To be honest, the story itself doesn’t take too long, there are only 12 quests. What makes it take around 15 hours to complete is that you are forced to grind up levels in the optional quests, otherwise you’ll run the real risk of reaching the story quest’s final boss, only for a difficulty spike to hit and you fail the quest, resulting in repeating the whole thing again. There is no instant retry of the final battle so it wastes a lot of time. It’s yet another frustrating element of the game, and feels like a really cheap design element.


One thing the game doesn’t lack is the amount of content. Since the English release included all the DLC that the Japanese version had to pay extra for, there are an additional four stories, leading to another 36 story missions. Unfortunately, there is nothing new in terms of gameplay. Perhaps the salt in the wound is that you finish the story at around level 30, and these additional stories range from 30 to 60 for their very first quest, so it’s off to extra grinding if you want to see them through. No thanks, neither the gameplay or the story is good enough to be worth spending that much time on mindless grinding and sitting through the tedious animations.

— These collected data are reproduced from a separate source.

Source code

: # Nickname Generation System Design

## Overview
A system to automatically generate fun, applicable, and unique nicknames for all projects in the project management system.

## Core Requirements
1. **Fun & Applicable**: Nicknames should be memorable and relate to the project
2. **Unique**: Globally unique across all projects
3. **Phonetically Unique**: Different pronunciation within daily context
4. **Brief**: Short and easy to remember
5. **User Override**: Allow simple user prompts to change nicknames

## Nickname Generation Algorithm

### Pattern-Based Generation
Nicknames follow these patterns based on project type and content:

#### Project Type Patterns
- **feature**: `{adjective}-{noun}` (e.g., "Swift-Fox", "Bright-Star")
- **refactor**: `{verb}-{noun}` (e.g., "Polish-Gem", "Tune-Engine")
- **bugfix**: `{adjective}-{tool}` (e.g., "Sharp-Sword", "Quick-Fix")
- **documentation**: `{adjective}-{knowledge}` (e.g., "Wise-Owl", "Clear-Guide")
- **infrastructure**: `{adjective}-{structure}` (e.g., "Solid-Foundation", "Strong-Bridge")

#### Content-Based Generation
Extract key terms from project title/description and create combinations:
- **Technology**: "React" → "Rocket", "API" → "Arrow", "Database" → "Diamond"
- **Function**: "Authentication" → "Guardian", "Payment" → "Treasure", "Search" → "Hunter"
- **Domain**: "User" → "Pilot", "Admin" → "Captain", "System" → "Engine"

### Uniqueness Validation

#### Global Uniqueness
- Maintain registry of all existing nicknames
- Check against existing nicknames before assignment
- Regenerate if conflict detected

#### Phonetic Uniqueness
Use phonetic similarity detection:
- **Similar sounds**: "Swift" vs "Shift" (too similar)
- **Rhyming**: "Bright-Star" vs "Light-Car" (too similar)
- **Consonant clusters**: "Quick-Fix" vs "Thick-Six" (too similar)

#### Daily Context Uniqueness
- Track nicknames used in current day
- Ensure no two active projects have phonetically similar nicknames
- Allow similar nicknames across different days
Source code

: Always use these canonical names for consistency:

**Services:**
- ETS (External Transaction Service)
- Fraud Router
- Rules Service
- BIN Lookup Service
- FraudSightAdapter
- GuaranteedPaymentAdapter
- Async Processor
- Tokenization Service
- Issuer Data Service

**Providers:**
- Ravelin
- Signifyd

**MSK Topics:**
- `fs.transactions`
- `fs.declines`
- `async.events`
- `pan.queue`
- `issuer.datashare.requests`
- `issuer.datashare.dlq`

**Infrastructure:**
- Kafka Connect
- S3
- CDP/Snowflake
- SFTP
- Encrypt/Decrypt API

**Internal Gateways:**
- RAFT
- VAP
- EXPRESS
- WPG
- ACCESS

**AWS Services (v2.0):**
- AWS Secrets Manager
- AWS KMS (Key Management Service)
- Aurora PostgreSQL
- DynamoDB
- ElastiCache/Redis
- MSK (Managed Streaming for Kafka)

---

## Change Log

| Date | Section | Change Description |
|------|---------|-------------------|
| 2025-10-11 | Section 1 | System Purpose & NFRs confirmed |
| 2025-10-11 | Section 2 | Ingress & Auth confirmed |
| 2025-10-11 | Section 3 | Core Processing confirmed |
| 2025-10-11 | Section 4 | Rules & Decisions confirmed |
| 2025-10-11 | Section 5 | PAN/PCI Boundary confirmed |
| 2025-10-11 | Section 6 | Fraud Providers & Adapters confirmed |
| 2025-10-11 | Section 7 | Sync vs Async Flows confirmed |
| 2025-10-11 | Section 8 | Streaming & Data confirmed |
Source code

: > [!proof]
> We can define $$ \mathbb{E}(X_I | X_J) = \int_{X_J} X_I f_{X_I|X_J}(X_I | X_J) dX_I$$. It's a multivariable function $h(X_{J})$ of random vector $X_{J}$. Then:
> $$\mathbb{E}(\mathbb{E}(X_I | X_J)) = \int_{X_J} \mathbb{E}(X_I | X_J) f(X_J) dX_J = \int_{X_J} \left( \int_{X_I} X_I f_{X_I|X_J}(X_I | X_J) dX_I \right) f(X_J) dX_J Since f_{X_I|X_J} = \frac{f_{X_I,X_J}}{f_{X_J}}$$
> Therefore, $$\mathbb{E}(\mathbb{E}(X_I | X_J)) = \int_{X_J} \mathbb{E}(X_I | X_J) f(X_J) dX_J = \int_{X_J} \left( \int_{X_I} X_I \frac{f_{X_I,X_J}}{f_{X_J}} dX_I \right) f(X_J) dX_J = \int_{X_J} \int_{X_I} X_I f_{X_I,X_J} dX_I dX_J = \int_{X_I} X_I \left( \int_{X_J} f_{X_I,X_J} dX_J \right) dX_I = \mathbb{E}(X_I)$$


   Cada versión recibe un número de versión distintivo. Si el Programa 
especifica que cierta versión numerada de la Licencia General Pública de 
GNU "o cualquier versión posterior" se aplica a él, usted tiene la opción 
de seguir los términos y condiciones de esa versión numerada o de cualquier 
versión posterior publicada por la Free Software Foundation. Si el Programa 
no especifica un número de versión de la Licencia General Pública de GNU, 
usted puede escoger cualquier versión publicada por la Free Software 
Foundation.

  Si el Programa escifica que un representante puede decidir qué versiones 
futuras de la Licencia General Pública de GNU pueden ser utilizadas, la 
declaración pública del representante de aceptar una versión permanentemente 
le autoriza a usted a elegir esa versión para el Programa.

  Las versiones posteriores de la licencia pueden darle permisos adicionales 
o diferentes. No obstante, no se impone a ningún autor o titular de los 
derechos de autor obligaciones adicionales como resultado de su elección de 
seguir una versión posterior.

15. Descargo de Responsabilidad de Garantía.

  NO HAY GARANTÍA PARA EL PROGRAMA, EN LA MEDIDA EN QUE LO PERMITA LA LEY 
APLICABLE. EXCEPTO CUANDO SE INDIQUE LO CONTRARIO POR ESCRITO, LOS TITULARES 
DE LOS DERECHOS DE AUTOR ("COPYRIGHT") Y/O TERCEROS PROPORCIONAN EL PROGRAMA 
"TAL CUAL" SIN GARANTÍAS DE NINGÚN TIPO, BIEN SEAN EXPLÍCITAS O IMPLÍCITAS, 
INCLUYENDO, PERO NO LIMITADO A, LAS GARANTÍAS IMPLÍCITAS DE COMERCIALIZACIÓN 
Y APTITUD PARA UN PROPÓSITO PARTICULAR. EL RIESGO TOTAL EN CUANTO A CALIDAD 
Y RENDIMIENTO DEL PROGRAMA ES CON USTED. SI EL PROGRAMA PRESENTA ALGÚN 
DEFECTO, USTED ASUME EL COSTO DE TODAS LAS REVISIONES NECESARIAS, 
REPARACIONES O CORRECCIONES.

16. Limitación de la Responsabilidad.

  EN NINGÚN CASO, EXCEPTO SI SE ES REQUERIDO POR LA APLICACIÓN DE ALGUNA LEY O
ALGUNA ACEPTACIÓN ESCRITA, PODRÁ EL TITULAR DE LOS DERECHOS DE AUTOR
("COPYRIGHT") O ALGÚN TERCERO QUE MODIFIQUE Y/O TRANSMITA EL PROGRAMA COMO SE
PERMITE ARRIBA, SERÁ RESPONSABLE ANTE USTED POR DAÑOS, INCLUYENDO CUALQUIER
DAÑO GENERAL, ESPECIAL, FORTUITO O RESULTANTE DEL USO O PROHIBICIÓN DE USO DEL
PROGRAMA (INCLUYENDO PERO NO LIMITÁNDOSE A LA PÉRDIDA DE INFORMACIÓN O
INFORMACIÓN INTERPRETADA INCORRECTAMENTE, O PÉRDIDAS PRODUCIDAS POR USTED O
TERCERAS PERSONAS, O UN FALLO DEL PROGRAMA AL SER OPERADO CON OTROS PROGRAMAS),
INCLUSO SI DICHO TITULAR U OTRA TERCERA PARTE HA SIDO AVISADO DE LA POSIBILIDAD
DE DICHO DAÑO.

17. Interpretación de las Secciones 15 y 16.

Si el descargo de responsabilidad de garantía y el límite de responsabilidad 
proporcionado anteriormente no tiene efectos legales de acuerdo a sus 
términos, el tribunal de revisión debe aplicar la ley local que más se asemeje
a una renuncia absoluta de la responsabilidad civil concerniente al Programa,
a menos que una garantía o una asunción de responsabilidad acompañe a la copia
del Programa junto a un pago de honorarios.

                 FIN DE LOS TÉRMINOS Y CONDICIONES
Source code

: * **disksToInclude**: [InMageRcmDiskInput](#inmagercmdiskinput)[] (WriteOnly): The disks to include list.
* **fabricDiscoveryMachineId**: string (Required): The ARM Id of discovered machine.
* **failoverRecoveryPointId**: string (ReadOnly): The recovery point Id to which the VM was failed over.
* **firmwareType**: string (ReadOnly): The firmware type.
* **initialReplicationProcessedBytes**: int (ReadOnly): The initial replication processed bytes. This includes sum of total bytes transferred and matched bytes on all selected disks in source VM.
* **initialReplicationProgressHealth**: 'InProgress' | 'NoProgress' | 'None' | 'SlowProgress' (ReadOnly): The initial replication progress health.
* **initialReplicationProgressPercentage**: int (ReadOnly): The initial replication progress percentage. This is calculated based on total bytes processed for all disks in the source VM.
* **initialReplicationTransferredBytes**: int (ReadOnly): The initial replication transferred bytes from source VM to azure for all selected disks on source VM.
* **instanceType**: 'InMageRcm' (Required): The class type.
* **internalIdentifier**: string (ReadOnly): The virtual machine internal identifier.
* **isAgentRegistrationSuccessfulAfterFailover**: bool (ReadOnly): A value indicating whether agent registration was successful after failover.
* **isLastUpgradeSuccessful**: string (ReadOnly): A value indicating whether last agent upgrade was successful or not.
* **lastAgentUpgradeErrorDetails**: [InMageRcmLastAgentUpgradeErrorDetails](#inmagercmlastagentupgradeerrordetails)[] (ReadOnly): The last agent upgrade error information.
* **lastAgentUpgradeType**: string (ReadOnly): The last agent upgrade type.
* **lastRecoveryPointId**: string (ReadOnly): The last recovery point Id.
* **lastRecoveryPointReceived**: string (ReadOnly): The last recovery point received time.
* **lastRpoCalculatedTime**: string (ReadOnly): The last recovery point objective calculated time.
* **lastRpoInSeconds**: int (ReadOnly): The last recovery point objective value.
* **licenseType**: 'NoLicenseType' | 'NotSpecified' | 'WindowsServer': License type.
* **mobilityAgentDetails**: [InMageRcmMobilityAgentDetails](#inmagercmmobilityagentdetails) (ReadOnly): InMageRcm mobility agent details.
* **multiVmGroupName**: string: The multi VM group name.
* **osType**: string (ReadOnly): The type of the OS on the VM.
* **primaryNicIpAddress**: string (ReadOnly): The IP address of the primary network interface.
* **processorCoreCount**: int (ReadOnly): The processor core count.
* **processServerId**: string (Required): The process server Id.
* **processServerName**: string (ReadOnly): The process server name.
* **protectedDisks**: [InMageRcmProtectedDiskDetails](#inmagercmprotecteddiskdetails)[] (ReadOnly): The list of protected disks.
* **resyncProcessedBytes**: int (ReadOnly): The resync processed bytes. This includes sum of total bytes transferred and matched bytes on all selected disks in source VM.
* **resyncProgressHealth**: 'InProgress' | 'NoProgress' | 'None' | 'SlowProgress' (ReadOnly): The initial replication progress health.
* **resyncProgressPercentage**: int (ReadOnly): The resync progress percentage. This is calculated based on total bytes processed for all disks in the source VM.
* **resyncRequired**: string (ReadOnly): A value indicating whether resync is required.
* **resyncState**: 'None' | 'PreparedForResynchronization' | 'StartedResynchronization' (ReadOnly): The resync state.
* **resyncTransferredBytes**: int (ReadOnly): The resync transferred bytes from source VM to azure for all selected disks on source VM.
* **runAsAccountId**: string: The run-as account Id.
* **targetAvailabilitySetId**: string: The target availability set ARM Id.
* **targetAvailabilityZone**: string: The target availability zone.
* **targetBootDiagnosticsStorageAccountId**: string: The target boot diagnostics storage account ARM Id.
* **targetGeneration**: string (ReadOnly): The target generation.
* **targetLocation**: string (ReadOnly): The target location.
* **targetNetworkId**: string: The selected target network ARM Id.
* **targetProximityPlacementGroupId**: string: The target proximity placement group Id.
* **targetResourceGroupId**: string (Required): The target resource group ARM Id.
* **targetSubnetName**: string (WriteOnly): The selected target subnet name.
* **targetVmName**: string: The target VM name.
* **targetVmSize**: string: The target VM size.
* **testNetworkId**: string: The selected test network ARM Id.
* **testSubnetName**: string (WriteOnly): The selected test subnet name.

If you do decide to play through the DLC, it will really start to grate on you and show off how shallow the gameplay is. The stories for the DLCs are actually better than the main game’s but you get so little for the number of battles you have to do. Battles become a massive chore, you cannot avoid some battles, and then in others, they’ll have annoying aspects like traps or fast enemies or long animations or other frustrating gimmicks that add nothing to the game but wasting more of the player’s time. The quests start to drag and get longer for no reason, maps are bigger and there are more enemies and traps on the map. It gets to the point of being fairly disrespectful and makes you dislike the game.


Overall, Grand Kingdom had a really strong start but soon plateaus and becomes a mediocre game. One thing to note is that the online element has since been retired and this is actually a fairly substantial component of the game. You’re locked out of several things, which may make the grind a bit less. So on a purely offline single player experience, the game is way too grindy to be fun. Grinding is not inherently bad, but when the game is so one-dimensional that you have seen everything the game has to offer within the first few hours, but has content that forces you to play for over 60 hours, that’s when it crosses the line and is just too tedious to fully complete.